- Written problem -
Copy the listing word for word, from the line containing "phylum: Basidiomycota" through the final line of the listing.

===== Data for this task =====

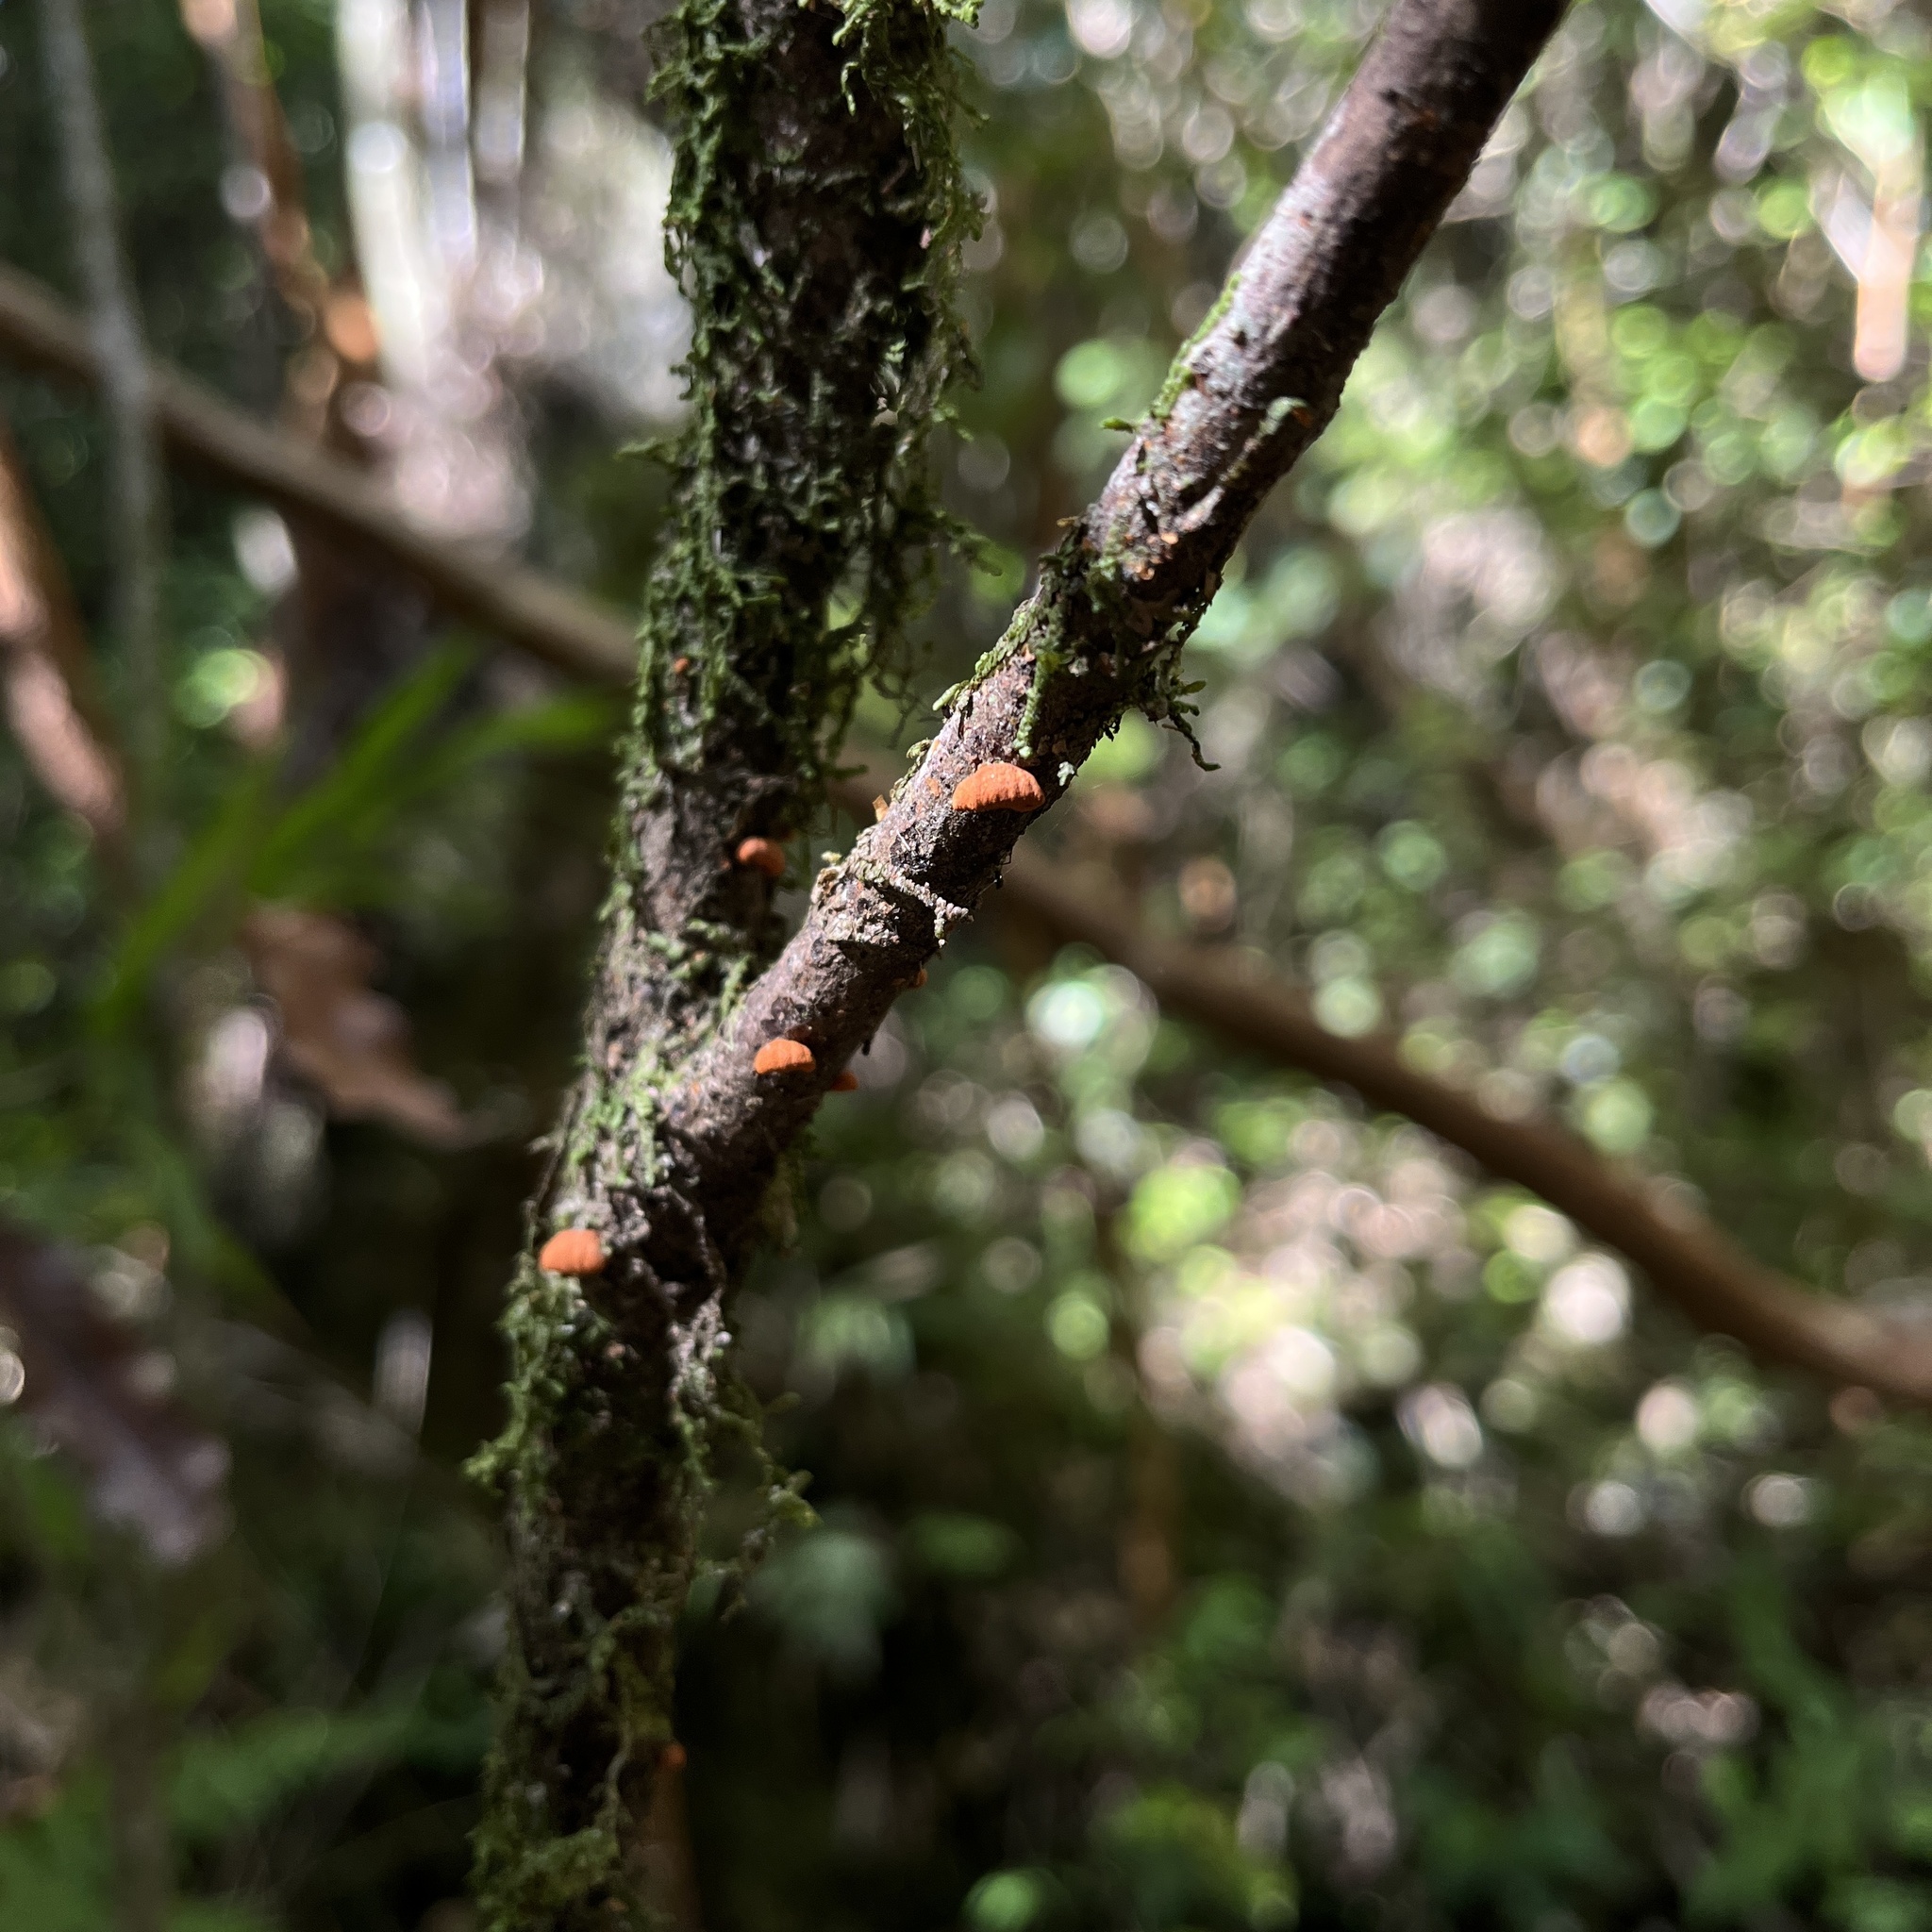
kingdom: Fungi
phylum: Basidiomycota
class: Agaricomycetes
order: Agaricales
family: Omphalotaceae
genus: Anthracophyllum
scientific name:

=====

- Answer in full -
phylum: Basidiomycota
class: Agaricomycetes
order: Agaricales
family: Omphalotaceae
genus: Anthracophyllum
scientific name:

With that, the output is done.